[Dataset records]
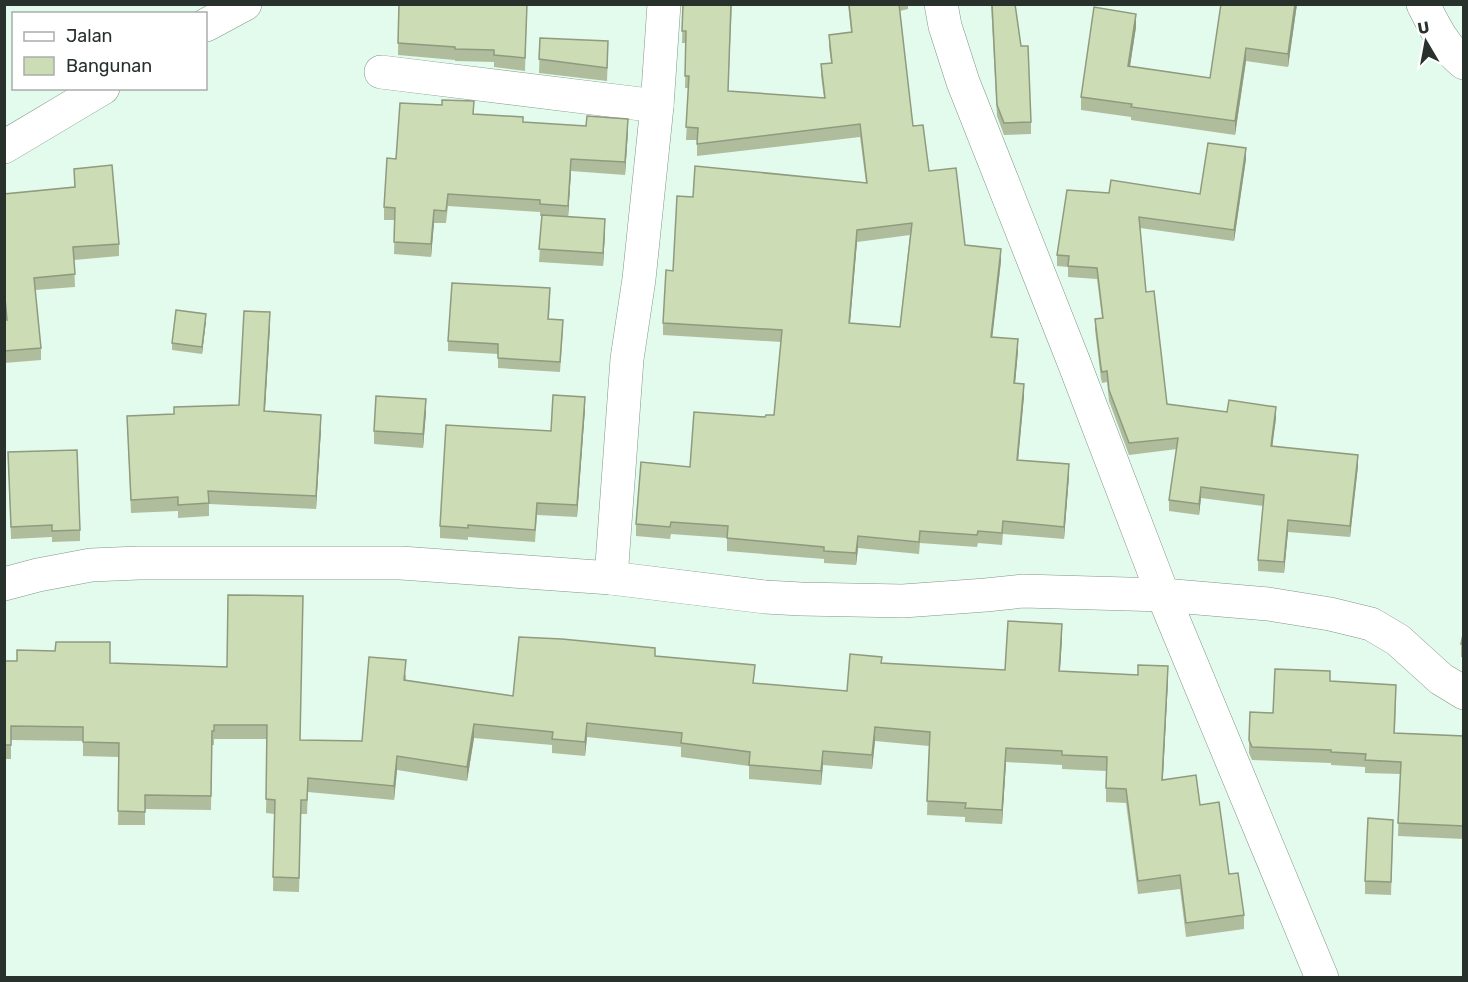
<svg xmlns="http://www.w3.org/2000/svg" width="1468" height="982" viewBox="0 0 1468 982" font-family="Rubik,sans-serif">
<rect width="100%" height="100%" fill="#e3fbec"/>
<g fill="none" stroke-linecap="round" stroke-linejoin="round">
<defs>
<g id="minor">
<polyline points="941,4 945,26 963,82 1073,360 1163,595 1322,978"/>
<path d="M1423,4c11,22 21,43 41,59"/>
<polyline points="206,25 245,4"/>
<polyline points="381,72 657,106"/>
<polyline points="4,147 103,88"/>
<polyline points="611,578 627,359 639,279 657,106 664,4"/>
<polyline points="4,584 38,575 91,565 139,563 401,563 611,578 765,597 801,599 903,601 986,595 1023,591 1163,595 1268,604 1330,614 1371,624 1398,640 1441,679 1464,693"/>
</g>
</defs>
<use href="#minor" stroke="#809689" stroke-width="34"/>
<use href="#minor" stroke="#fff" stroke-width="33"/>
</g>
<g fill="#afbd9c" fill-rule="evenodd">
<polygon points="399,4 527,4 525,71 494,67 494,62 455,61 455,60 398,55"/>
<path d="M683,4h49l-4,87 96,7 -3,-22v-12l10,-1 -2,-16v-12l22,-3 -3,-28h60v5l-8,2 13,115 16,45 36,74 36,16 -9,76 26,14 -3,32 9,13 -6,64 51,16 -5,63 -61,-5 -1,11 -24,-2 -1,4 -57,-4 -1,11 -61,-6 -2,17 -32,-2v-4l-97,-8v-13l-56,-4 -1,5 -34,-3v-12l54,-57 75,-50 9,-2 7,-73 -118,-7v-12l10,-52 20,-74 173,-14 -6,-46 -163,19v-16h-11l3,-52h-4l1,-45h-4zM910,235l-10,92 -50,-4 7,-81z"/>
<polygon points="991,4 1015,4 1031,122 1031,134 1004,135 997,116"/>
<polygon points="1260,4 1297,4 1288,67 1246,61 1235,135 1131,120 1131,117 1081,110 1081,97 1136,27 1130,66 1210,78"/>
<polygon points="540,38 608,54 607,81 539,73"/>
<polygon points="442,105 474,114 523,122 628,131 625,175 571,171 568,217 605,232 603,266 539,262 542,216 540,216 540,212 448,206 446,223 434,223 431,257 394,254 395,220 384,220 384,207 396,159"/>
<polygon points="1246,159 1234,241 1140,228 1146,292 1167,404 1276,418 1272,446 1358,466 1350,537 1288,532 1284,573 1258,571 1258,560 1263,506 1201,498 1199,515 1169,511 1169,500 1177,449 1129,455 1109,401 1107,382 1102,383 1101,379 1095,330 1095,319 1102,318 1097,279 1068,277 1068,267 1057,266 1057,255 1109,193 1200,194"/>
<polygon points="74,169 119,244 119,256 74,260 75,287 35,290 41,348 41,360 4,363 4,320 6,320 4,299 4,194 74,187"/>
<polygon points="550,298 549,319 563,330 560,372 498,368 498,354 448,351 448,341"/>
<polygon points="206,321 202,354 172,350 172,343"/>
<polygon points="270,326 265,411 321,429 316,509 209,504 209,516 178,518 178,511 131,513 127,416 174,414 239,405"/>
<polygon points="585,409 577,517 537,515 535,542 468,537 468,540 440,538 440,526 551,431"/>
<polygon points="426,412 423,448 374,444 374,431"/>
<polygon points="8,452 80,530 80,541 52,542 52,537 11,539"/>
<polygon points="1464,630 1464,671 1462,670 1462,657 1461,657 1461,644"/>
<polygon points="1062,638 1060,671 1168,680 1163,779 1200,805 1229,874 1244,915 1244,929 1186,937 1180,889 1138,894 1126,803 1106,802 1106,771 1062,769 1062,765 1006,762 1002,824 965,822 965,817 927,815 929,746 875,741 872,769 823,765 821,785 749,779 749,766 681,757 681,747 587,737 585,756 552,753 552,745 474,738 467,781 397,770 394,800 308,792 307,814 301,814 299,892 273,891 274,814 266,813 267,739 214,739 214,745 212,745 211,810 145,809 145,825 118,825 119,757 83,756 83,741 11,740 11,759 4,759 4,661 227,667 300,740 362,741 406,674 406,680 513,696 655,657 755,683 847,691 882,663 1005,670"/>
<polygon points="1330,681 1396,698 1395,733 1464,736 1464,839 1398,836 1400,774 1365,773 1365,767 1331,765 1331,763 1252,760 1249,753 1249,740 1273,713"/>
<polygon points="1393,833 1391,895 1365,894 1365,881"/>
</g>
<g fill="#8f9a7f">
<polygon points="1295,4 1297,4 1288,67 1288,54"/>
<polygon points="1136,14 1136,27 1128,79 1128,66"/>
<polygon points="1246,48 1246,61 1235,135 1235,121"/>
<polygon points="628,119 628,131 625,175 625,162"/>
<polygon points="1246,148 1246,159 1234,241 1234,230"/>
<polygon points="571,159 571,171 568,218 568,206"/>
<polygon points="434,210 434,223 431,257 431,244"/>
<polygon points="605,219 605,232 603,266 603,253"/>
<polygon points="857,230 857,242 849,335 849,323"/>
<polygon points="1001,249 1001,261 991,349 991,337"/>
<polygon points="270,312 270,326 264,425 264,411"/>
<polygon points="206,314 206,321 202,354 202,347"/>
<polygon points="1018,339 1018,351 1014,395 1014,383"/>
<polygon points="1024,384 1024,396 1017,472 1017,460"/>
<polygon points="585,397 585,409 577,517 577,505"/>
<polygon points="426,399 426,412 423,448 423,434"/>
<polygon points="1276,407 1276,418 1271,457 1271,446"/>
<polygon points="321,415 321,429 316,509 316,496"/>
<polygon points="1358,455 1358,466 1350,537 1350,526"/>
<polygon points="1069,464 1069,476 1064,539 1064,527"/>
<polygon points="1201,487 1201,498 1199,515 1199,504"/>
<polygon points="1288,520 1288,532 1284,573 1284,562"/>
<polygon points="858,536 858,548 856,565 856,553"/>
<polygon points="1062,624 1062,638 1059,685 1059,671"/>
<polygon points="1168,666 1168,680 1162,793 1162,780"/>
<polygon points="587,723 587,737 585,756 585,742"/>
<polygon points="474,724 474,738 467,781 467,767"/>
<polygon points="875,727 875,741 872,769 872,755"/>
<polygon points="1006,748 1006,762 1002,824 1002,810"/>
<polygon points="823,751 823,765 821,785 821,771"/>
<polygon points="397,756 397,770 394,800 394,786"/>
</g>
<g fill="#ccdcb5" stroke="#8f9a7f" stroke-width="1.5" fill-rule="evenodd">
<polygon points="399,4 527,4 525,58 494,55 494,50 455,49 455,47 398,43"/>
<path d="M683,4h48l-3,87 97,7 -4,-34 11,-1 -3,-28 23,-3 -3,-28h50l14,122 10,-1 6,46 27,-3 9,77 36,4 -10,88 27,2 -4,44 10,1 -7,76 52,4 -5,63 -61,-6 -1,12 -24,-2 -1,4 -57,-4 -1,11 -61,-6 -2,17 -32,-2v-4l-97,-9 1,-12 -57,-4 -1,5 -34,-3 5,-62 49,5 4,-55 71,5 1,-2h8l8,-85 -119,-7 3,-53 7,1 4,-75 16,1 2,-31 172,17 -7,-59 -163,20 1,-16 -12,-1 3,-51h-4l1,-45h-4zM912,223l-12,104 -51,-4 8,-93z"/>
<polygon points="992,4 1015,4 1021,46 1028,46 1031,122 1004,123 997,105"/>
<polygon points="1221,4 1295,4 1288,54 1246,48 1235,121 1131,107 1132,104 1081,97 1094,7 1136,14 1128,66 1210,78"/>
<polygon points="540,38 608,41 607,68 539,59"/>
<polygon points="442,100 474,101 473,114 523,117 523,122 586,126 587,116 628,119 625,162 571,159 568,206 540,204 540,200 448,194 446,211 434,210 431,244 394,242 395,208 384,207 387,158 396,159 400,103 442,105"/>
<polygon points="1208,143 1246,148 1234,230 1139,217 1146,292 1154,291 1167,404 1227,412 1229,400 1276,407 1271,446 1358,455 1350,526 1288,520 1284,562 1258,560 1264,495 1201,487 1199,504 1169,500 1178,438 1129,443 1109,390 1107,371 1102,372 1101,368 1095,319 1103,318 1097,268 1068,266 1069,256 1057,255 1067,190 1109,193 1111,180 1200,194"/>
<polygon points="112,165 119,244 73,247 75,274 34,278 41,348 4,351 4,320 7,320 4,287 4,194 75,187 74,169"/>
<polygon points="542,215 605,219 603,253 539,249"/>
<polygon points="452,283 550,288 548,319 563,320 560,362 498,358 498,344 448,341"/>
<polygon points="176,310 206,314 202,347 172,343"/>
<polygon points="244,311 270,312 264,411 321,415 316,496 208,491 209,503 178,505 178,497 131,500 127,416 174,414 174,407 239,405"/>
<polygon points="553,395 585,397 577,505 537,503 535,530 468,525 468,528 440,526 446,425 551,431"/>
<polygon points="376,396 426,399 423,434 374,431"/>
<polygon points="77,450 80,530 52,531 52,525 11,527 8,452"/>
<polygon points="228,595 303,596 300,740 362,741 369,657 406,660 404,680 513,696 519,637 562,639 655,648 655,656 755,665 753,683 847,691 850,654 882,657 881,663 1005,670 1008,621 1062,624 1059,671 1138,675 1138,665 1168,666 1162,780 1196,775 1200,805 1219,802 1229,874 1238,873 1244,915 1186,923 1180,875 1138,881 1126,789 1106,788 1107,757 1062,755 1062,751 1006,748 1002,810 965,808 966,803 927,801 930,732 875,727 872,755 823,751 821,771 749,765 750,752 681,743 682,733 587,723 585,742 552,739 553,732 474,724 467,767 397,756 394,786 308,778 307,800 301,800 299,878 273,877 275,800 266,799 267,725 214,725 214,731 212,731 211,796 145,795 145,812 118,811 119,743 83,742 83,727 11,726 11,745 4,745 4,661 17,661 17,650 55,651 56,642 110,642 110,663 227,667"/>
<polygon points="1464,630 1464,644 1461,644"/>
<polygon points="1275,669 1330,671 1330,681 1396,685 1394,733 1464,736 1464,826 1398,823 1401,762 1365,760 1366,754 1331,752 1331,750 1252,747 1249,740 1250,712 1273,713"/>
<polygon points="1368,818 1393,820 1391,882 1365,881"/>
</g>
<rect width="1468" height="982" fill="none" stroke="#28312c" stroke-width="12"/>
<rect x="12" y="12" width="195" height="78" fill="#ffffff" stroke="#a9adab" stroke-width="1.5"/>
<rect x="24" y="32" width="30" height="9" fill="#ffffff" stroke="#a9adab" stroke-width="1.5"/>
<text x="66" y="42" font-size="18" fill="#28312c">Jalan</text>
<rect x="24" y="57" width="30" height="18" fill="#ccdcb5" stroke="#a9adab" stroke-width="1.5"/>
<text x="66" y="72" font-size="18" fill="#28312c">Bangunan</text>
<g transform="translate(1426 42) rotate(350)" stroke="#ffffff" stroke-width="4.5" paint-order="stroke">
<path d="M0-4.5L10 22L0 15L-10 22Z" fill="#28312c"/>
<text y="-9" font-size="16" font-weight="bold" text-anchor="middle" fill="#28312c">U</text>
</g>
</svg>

WHAT YOU NEED TO DO:
Give back precisely the lines above that start at the line containing "1015,4 1021,46 1028,46" and end at the line containing "80,530 52,531 52,525", inclusive. No other lines belong in the output.

ANSWER SECTION:
<polygon points="992,4 1015,4 1021,46 1028,46 1031,122 1004,123 997,105"/>
<polygon points="1221,4 1295,4 1288,54 1246,48 1235,121 1131,107 1132,104 1081,97 1094,7 1136,14 1128,66 1210,78"/>
<polygon points="540,38 608,41 607,68 539,59"/>
<polygon points="442,100 474,101 473,114 523,117 523,122 586,126 587,116 628,119 625,162 571,159 568,206 540,204 540,200 448,194 446,211 434,210 431,244 394,242 395,208 384,207 387,158 396,159 400,103 442,105"/>
<polygon points="1208,143 1246,148 1234,230 1139,217 1146,292 1154,291 1167,404 1227,412 1229,400 1276,407 1271,446 1358,455 1350,526 1288,520 1284,562 1258,560 1264,495 1201,487 1199,504 1169,500 1178,438 1129,443 1109,390 1107,371 1102,372 1101,368 1095,319 1103,318 1097,268 1068,266 1069,256 1057,255 1067,190 1109,193 1111,180 1200,194"/>
<polygon points="112,165 119,244 73,247 75,274 34,278 41,348 4,351 4,320 7,320 4,287 4,194 75,187 74,169"/>
<polygon points="542,215 605,219 603,253 539,249"/>
<polygon points="452,283 550,288 548,319 563,320 560,362 498,358 498,344 448,341"/>
<polygon points="176,310 206,314 202,347 172,343"/>
<polygon points="244,311 270,312 264,411 321,415 316,496 208,491 209,503 178,505 178,497 131,500 127,416 174,414 174,407 239,405"/>
<polygon points="553,395 585,397 577,505 537,503 535,530 468,525 468,528 440,526 446,425 551,431"/>
<polygon points="376,396 426,399 423,434 374,431"/>
<polygon points="77,450 80,530 52,531 52,525 11,527 8,452"/>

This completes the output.